#### [Action item]
Print every line of the records below word for word, leaving out the pictures.
** Supplied material follows **
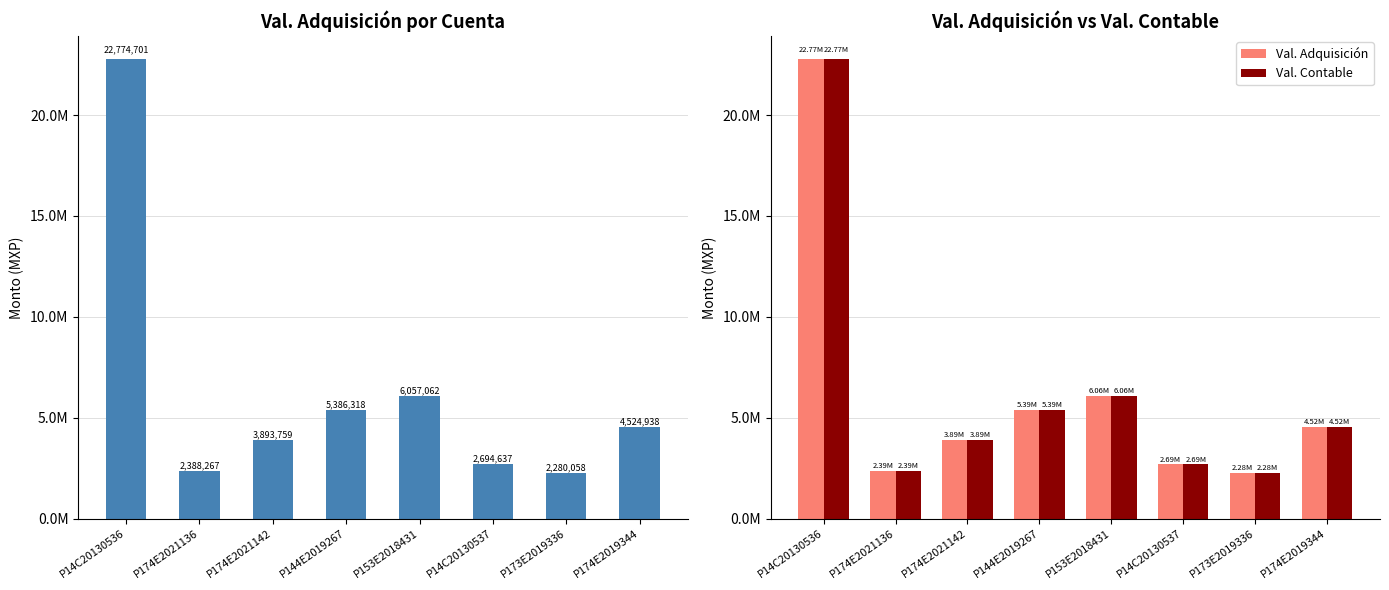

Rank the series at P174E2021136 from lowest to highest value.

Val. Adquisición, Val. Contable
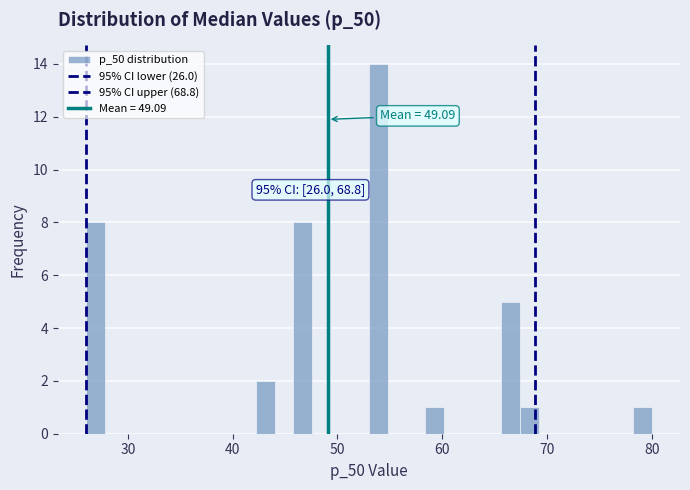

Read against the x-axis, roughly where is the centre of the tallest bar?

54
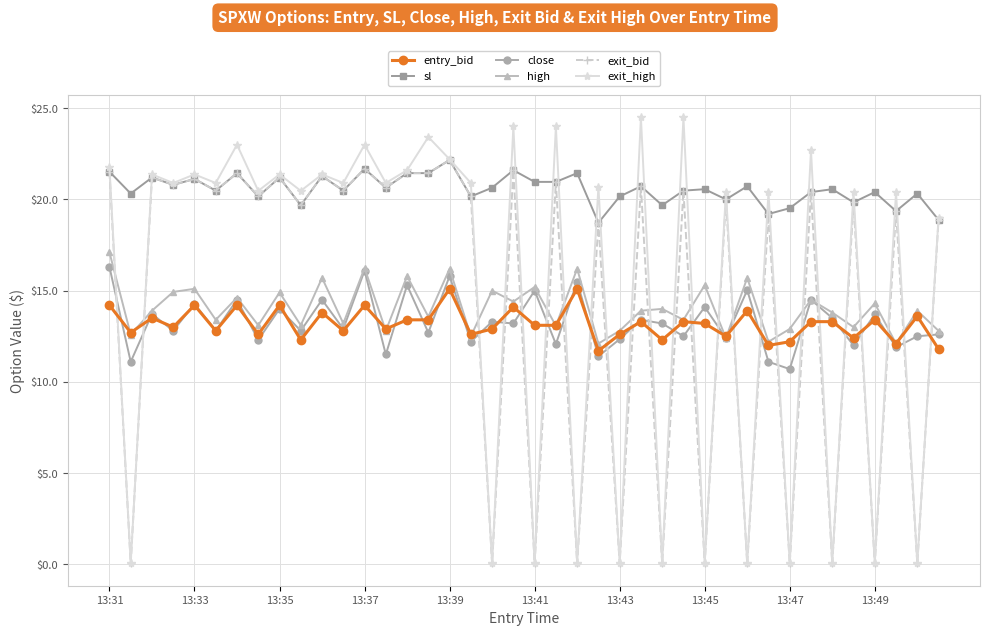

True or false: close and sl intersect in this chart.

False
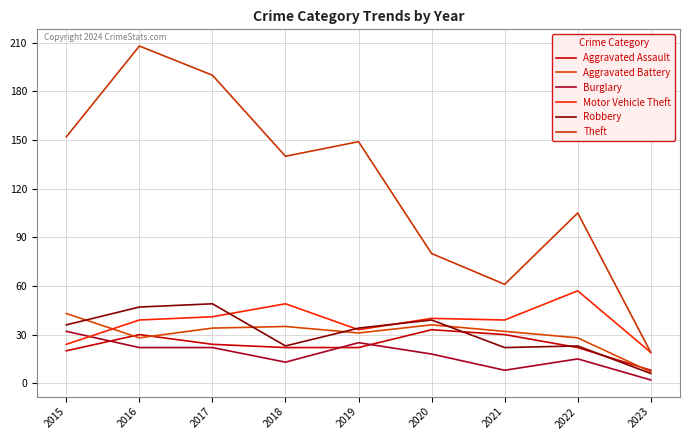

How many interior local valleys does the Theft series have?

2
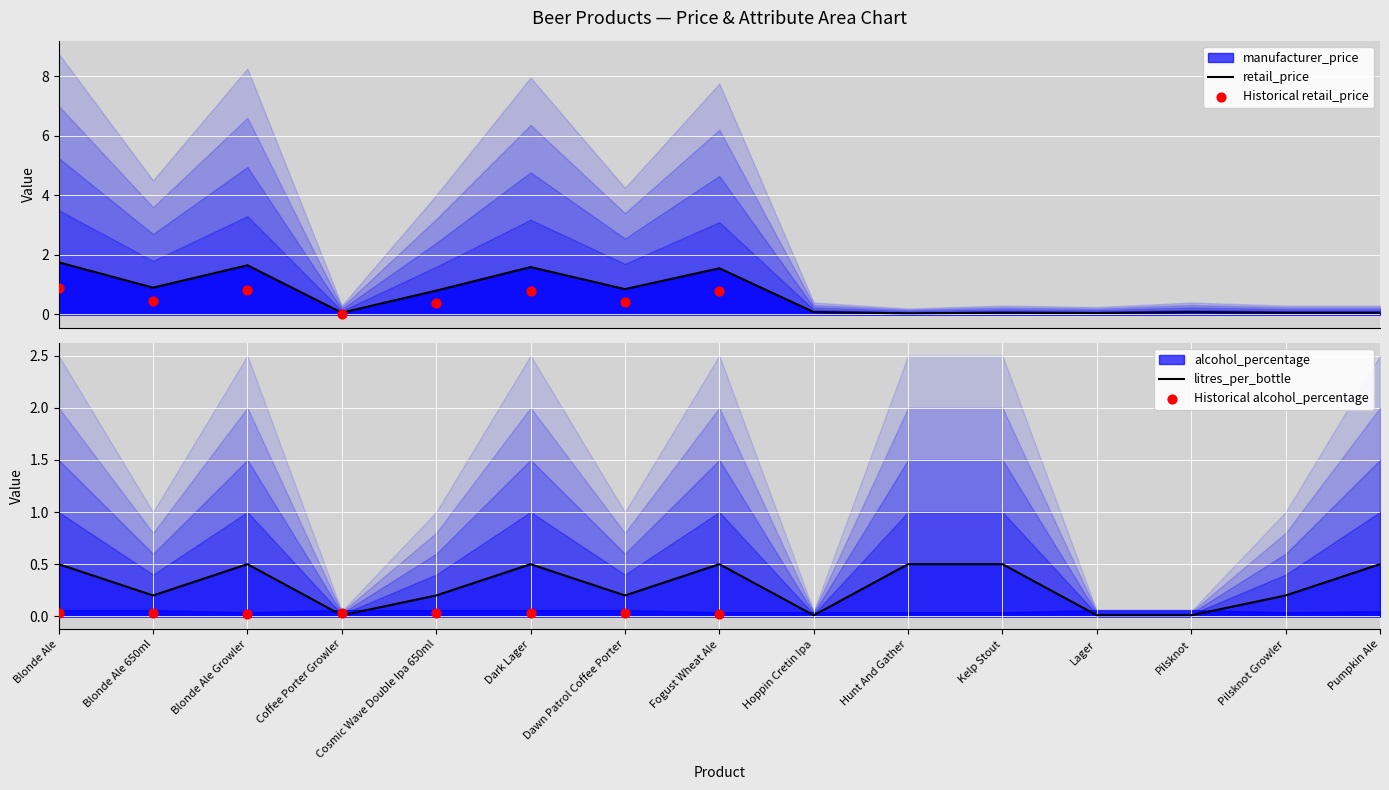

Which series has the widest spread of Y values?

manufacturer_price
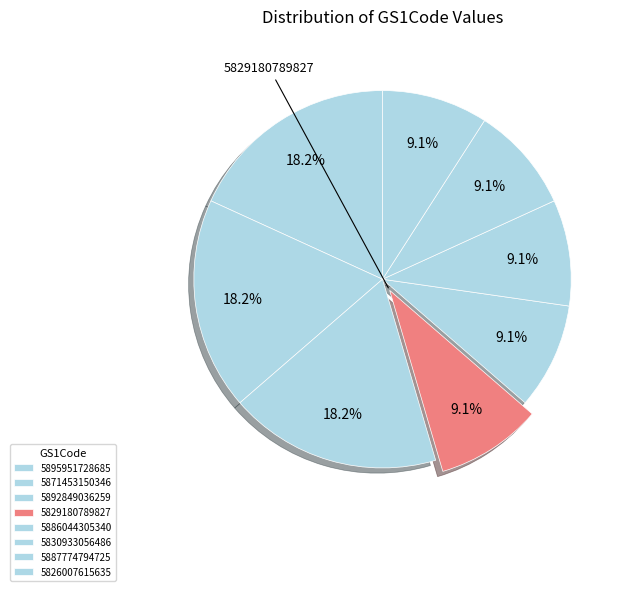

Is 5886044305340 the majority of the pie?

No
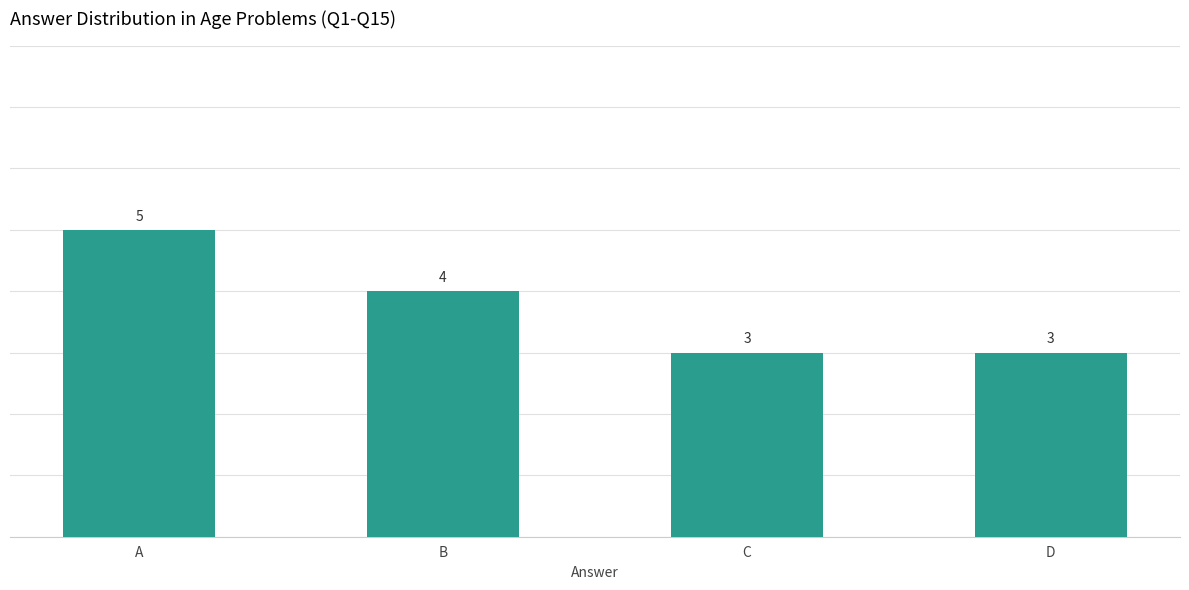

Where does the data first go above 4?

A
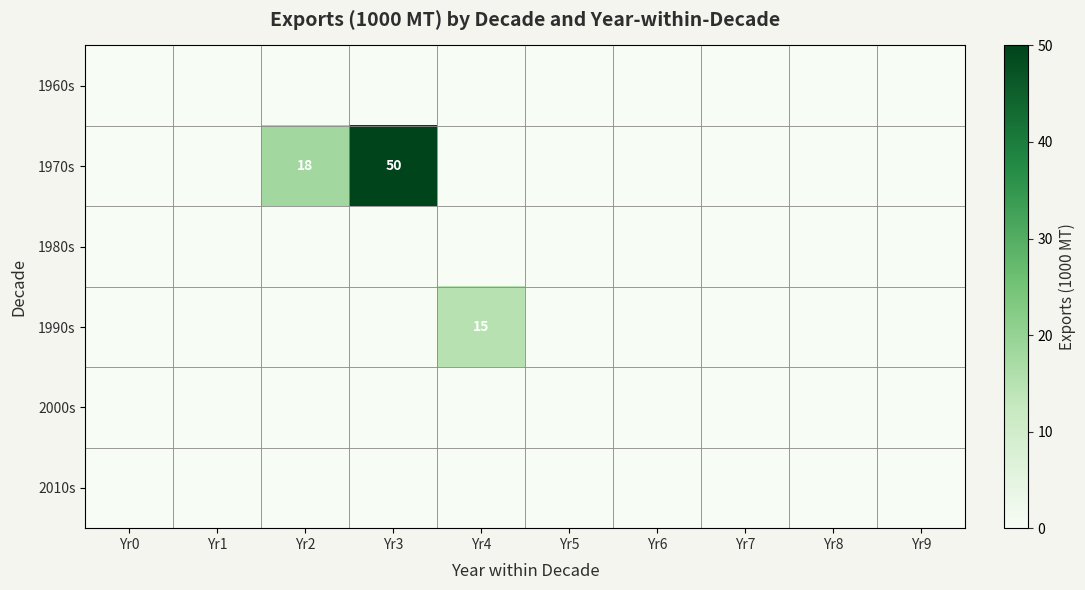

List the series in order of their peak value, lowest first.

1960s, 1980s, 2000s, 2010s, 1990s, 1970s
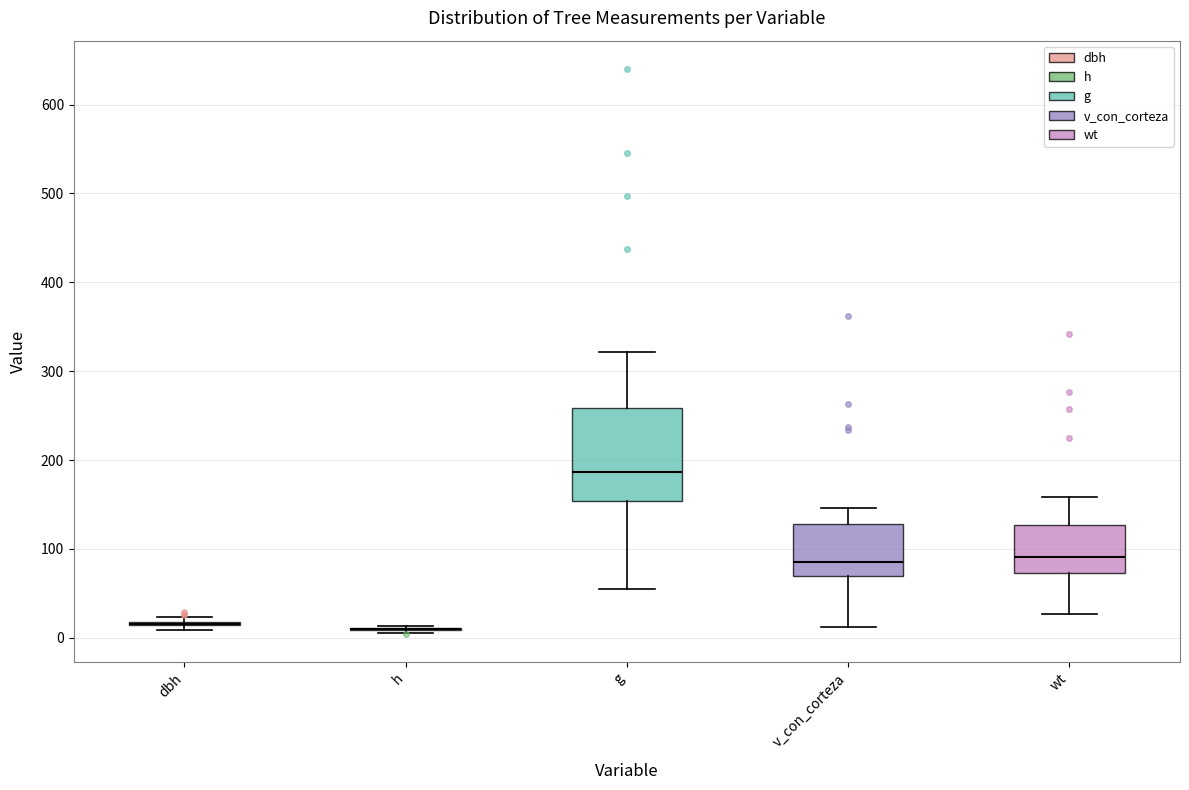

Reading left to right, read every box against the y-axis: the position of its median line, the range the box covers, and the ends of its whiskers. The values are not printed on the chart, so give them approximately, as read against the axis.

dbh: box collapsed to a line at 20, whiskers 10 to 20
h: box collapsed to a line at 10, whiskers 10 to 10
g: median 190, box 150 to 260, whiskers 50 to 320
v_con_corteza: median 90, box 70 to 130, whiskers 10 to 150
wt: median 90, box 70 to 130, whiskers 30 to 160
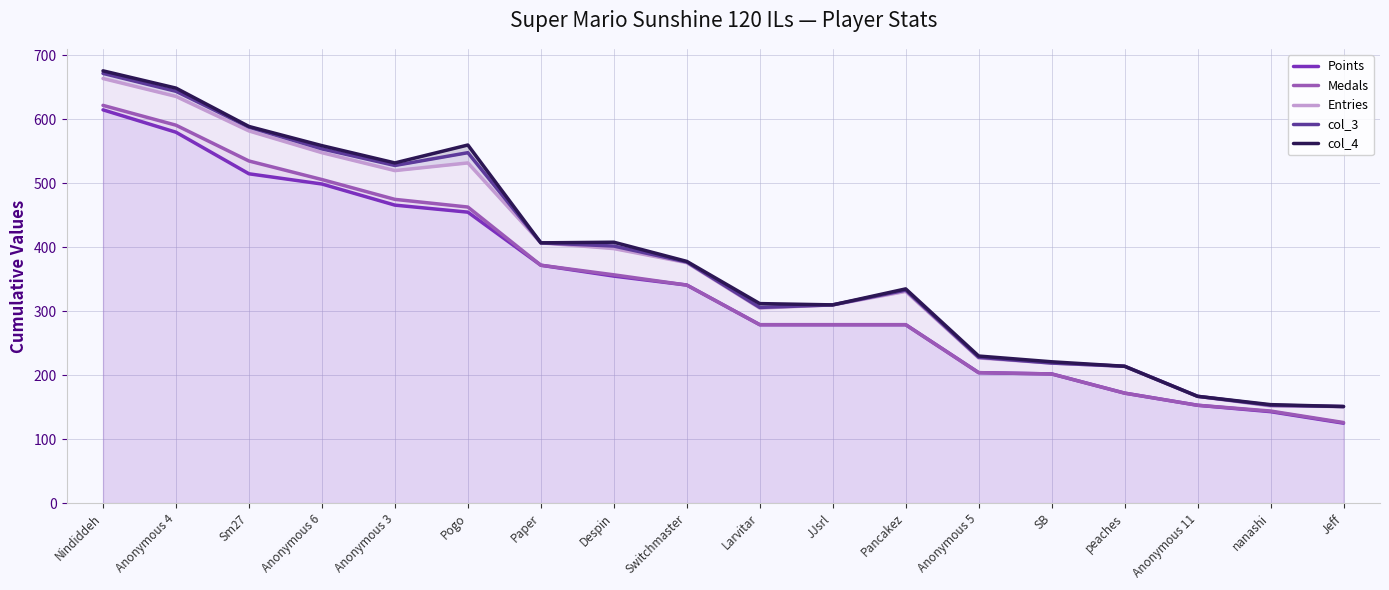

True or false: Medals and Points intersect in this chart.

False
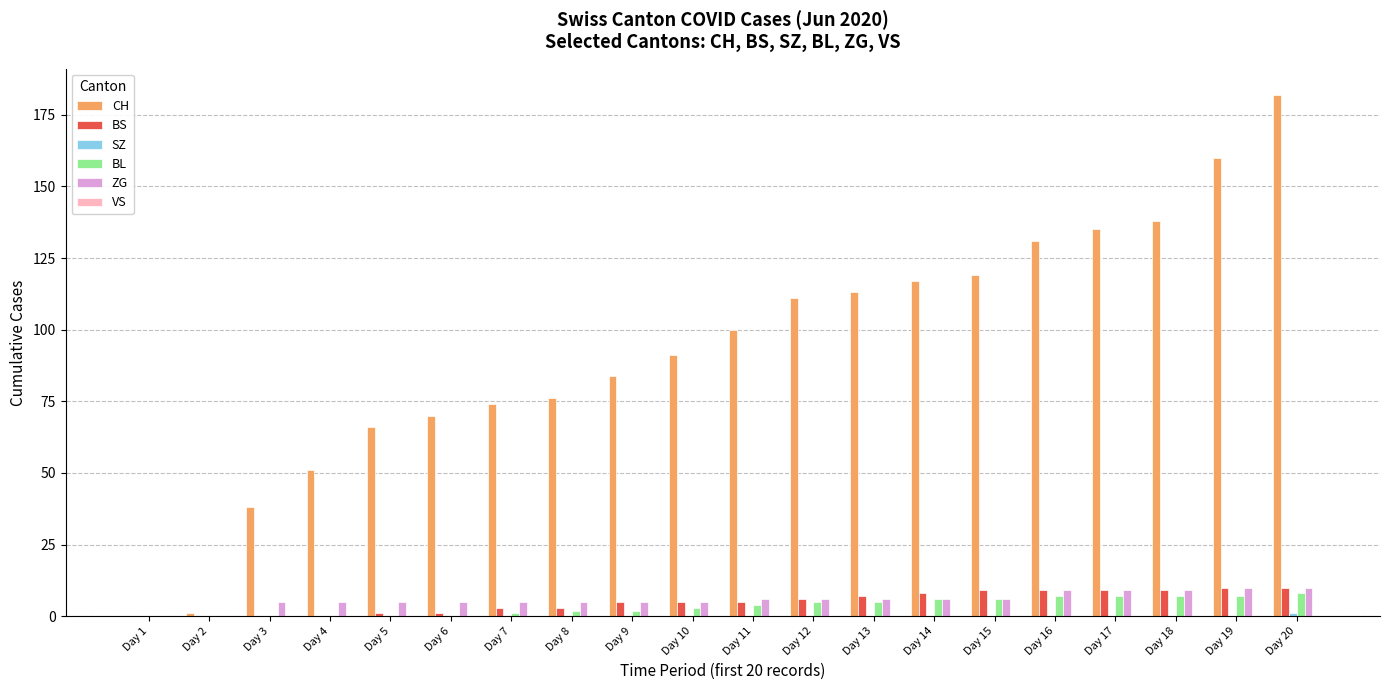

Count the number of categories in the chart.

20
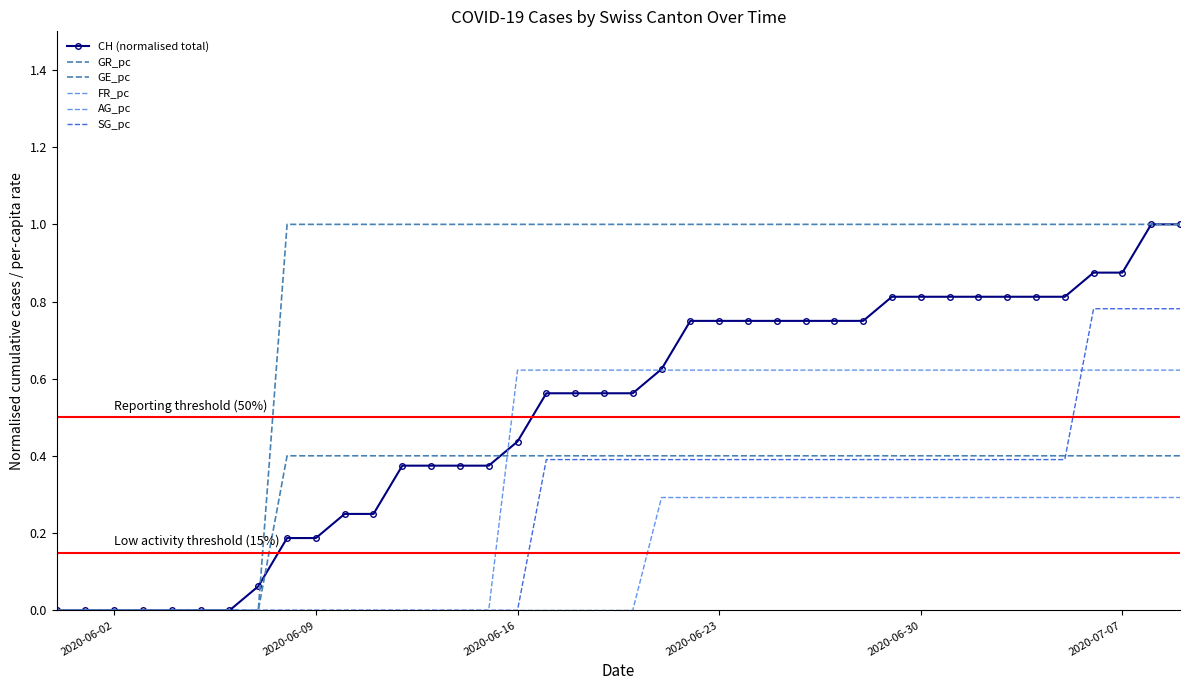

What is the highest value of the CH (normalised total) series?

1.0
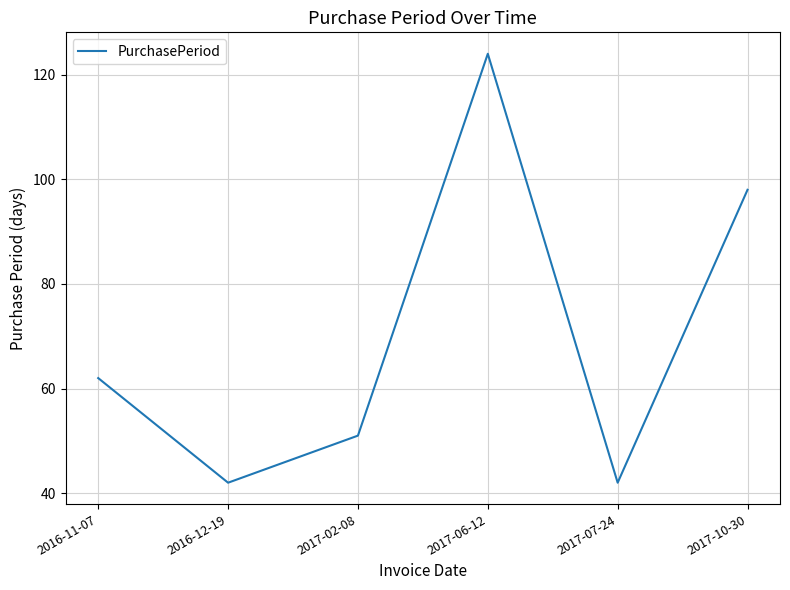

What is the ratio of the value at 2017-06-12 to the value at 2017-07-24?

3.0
** End of Supplied material **
#### [Result of this task]
Rank the series at P174E2021136 from lowest to highest value.

Val. Adquisición, Val. Contable

Read against the x-axis, roughly where is the centre of the tallest bar?

54

True or false: close and sl intersect in this chart.

False

How many interior local valleys does the Theft series have?

2

Which series has the widest spread of Y values?

manufacturer_price

Is 5886044305340 the majority of the pie?

No

Where does the data first go above 4?

A

List the series in order of their peak value, lowest first.

1960s, 1980s, 2000s, 2010s, 1990s, 1970s

Reading left to right, read every box against the y-axis: the position of its median line, the range the box covers, and the ends of its whiskers. The values are not printed on the chart, so give them approximately, as read against the axis.

dbh: box collapsed to a line at 20, whiskers 10 to 20
h: box collapsed to a line at 10, whiskers 10 to 10
g: median 190, box 150 to 260, whiskers 50 to 320
v_con_corteza: median 90, box 70 to 130, whiskers 10 to 150
wt: median 90, box 70 to 130, whiskers 30 to 160

True or false: Medals and Points intersect in this chart.

False

Count the number of categories in the chart.

20

What is the highest value of the CH (normalised total) series?

1.0

What is the ratio of the value at 2017-06-12 to the value at 2017-07-24?

3.0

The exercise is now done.